Aarons was a journalist, author, teacher and playwright whose assignments took him around the world, and whose stewardship of The Oakland Tribune helped earn a Pulitzer Prize for the newspaper’s 1989 coverage of the Loma Prieta earthquake in the San Francisco bay area.
He also spent 14 years as national correspondent for The Washington Post, serving as the paper’s bureau chief in New York and Los Angeles.
In 1990, Aarons founded the Washington, D.C.-based National Lesbian and Gay Journalists Association, whose 1,300 members in 23 chapters work with the news industry toward balanced coverage.
He was a founding board member of the Maynard Institute for Journalism Education, a prime source of training for multicultural newsrooms.
As director of the Study of Sexual Orientation Issues in the News program, Aarons led research projects on media coverage of lesbian and gay issues and in 1999, published a landmark study, “Lesbians and Gays in the Newsroom: 10 Years Later.”

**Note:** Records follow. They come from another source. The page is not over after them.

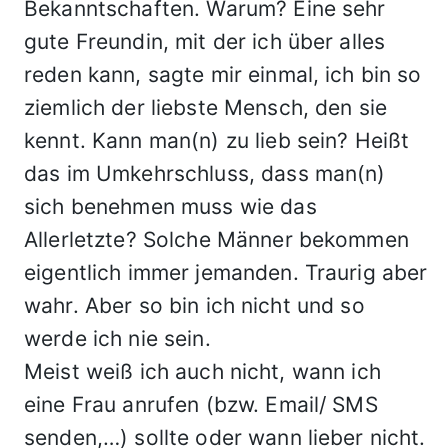
Bekanntschaften. Warum? Eine sehr
gute Freundin, mit der ich über alles
reden kann, sagte mir einmal, ich bin so
ziemlich der liebste Mensch, den sie
kennt. Kann man(n) zu lieb sein? Heißt
das im Umkehrschluss, dass man(n)
sich benehmen muss wie das
Allerletzte? Solche Männer bekommen
eigentlich immer jemanden. Traurig aber
wahr. Aber so bin ich nicht und so
werde ich nie sein.
Meist weiß ich auch nicht, wann ich
eine Frau anrufen (bzw. Email/ SMS
senden,…) sollte oder wann lieber nicht.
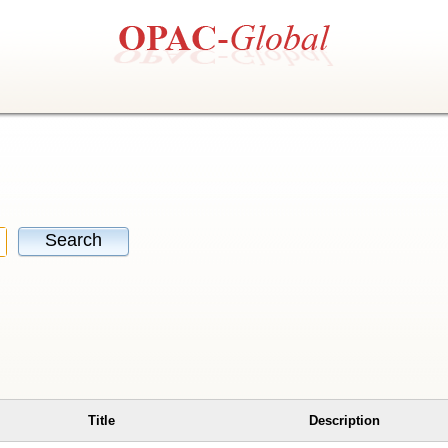
Search
Title
Description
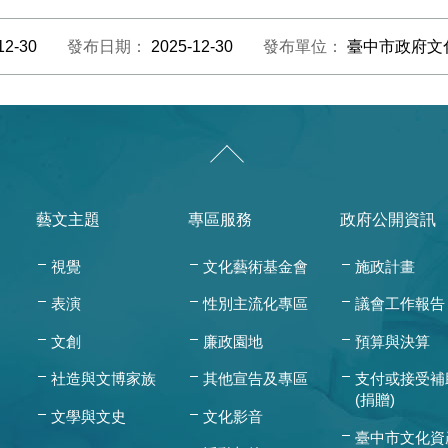
12-30
發布日期：
2025-12-30
發布單位：
臺中市政府文
藝文主題
專區服務
政府公開資訊
視覺
文化藝術基金會
施政計畫
表演
性別主流化專區
議會工作報告
文創
廉政園地
預算與決算
社造與文博家族
其他宣告及專區
支付或接受補
(捐贈)
文學與文史
文化影音
臺中市文化資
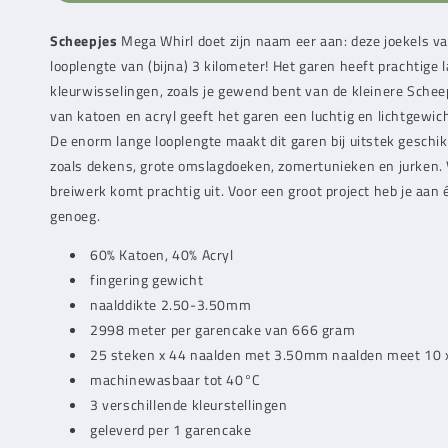
Scheepjes
Mega Whirl doet zijn naam eer aan: deze joekels 
looplengte van (bijna) 3 kilometer! Het garen heeft prachtige 
kleurwisselingen, zoals je gewend bent van de kleinere Schee
van katoen en acryl geeft het garen een luchtig en lichtgewich
De enorm lange looplengte maakt dit garen bij uitstek geschik
zoals dekens, grote omslagdoeken, zomertunieken en jurken. 
breiwerk komt prachtig uit. Voor een groot project heb je aa
genoeg.
60% Katoen, 40% Acryl
fingering gewicht
naalddikte 2.50-3.50mm
2998 meter per garencake van 666 gram
25 steken x 44 naalden met 3.50mm naalden meet 10
machinewasbaar tot 40°C
3 verschillende kleurstellingen
geleverd per 1 garencake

He developed a pioneering journalism course on the coverage of diversity and successfully led the accrediting body for journalism and communication schools – Association for Education in Journalism and Mass Communication – to include issues of sexual orientation in its standards for accreditation.
In 1991, Aarons co-authored “Top Secret: The Battle for the Pentagon Papers,” a radio docudrama with Geoffrey Cowan, dean of the USC Annenberg School. The program won the Corporation for Public Broadcasting’s Gold Award for best live entertainment program on public radio and is still broadcast on public radio stations across the country.
Aarons’ book, “Prayers for Bobby,” the true account of a family coping with the suicide of a gay son, was published in 1995 by HarperCollins. He is also the author of “Monticello,” an opera libretto about the affair between Thomas Jefferson and Sally Hemings, which premiered in Los Angeles in 2001.
“For more than 30 years, Roy Aarons was a close and valued friend,” Cowan said. “He was a brilliant, compassionate and determined reporter, editor, author and teacher whose work transformed both the profession of journalism and journalism education. He will be greatly missed.”